Data records:
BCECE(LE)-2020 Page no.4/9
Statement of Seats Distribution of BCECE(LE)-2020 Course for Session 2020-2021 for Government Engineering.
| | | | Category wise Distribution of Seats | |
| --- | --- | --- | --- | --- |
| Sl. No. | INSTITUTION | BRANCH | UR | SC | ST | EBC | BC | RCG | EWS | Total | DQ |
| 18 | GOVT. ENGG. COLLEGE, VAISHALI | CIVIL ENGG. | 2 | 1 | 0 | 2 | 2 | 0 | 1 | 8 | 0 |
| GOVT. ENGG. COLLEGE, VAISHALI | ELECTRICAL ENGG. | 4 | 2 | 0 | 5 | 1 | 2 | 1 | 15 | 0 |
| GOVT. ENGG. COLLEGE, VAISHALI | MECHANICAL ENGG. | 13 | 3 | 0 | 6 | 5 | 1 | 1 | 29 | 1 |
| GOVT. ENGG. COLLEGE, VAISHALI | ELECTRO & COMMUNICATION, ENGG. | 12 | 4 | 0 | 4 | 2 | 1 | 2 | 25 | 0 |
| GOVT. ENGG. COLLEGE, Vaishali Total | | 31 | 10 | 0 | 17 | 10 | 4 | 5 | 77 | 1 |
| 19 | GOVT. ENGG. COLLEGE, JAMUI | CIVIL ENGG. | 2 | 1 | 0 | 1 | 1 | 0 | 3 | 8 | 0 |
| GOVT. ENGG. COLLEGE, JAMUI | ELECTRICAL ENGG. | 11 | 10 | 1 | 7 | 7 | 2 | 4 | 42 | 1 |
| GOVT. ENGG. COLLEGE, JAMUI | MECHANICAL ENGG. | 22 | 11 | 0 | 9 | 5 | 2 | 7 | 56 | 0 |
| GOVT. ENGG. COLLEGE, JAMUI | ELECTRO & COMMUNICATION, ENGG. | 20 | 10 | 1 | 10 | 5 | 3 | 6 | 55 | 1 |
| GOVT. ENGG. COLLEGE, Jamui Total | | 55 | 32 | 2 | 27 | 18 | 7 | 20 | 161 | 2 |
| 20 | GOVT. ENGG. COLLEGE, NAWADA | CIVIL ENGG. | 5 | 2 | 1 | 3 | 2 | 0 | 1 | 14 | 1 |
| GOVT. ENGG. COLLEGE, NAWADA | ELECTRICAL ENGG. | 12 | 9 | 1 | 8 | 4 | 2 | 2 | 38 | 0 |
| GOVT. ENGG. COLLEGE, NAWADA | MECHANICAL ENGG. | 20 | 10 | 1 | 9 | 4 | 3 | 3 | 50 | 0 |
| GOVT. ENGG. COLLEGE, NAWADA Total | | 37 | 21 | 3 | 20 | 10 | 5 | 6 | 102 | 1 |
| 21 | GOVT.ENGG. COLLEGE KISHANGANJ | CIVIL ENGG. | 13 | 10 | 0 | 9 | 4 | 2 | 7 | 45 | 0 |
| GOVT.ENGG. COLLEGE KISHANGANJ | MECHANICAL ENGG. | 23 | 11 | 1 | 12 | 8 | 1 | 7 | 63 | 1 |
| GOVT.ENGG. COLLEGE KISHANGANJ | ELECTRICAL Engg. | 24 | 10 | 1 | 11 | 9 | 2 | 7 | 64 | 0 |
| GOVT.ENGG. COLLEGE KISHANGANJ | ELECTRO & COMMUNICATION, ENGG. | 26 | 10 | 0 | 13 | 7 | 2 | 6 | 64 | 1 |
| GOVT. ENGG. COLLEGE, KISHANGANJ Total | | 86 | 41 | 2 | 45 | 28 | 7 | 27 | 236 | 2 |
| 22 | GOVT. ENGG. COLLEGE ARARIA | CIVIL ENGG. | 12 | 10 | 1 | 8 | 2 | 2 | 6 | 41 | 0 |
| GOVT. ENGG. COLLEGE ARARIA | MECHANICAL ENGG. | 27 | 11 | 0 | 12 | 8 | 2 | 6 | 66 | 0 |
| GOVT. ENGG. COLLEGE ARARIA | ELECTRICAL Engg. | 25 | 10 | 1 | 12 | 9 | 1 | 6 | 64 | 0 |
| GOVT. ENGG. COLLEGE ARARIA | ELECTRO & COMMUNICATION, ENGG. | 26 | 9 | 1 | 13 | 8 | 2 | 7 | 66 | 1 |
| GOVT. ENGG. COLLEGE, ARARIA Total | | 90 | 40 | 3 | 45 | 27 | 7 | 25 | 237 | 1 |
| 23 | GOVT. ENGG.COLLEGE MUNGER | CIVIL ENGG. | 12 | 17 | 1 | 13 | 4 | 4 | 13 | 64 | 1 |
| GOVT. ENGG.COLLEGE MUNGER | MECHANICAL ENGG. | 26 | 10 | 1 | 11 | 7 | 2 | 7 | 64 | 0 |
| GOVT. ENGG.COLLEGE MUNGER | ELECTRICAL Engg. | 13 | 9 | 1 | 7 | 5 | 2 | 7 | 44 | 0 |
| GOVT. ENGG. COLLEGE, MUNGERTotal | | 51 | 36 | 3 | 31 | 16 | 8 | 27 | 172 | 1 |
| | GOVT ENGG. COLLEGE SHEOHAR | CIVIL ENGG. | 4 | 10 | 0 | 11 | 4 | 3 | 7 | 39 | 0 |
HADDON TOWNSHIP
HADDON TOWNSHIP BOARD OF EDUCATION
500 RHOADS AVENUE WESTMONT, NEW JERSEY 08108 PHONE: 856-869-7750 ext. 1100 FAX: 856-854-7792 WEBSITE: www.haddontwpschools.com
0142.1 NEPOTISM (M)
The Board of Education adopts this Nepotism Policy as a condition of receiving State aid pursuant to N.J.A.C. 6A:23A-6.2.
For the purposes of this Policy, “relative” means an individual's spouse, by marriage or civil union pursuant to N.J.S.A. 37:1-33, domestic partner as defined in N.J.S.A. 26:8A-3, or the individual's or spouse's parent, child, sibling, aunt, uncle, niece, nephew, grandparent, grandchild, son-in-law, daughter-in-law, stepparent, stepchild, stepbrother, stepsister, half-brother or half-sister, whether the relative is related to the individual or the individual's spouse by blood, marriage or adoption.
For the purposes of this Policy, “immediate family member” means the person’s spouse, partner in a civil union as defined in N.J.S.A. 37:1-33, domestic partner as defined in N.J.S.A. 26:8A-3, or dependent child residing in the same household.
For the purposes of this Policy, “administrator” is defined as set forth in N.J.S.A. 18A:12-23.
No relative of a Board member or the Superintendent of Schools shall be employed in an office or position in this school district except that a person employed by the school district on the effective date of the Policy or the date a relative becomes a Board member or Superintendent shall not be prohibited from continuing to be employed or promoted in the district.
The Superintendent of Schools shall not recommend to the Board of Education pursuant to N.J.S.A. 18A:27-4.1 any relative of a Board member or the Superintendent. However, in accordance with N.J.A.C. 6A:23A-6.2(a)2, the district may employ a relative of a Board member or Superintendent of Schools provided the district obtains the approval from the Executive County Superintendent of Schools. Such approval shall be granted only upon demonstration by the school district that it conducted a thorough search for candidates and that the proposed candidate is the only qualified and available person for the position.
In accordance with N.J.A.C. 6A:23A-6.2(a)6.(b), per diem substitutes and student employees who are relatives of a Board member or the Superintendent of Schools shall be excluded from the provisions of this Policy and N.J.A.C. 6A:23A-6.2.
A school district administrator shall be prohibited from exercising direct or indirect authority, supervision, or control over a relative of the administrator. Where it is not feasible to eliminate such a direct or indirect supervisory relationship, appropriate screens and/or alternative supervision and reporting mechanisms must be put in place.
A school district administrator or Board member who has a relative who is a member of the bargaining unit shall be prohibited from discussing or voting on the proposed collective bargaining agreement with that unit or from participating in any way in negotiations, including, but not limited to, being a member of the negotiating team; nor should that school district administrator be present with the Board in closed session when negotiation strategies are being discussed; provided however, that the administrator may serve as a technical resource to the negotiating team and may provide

### [TASK OBJECTIVE]
In exact wording, restate the lines of the data above from the first through the one holding "4 | 5 | 77 | 1 |", and stop after that line.

### [SOLUTION FOR THIS TASK]
BCECE(LE)-2020 Page no.4/9
Statement of Seats Distribution of BCECE(LE)-2020 Course for Session 2020-2021 for Government Engineering.
| | | | Category wise Distribution of Seats | |
| --- | --- | --- | --- | --- |
| Sl. No. | INSTITUTION | BRANCH | UR | SC | ST | EBC | BC | RCG | EWS | Total | DQ |
| 18 | GOVT. ENGG. COLLEGE, VAISHALI | CIVIL ENGG. | 2 | 1 | 0 | 2 | 2 | 0 | 1 | 8 | 0 |
| GOVT. ENGG. COLLEGE, VAISHALI | ELECTRICAL ENGG. | 4 | 2 | 0 | 5 | 1 | 2 | 1 | 15 | 0 |
| GOVT. ENGG. COLLEGE, VAISHALI | MECHANICAL ENGG. | 13 | 3 | 0 | 6 | 5 | 1 | 1 | 29 | 1 |
| GOVT. ENGG. COLLEGE, VAISHALI | ELECTRO & COMMUNICATION, ENGG. | 12 | 4 | 0 | 4 | 2 | 1 | 2 | 25 | 0 |
| GOVT. ENGG. COLLEGE, Vaishali Total | | 31 | 10 | 0 | 17 | 10 | 4 | 5 | 77 | 1 |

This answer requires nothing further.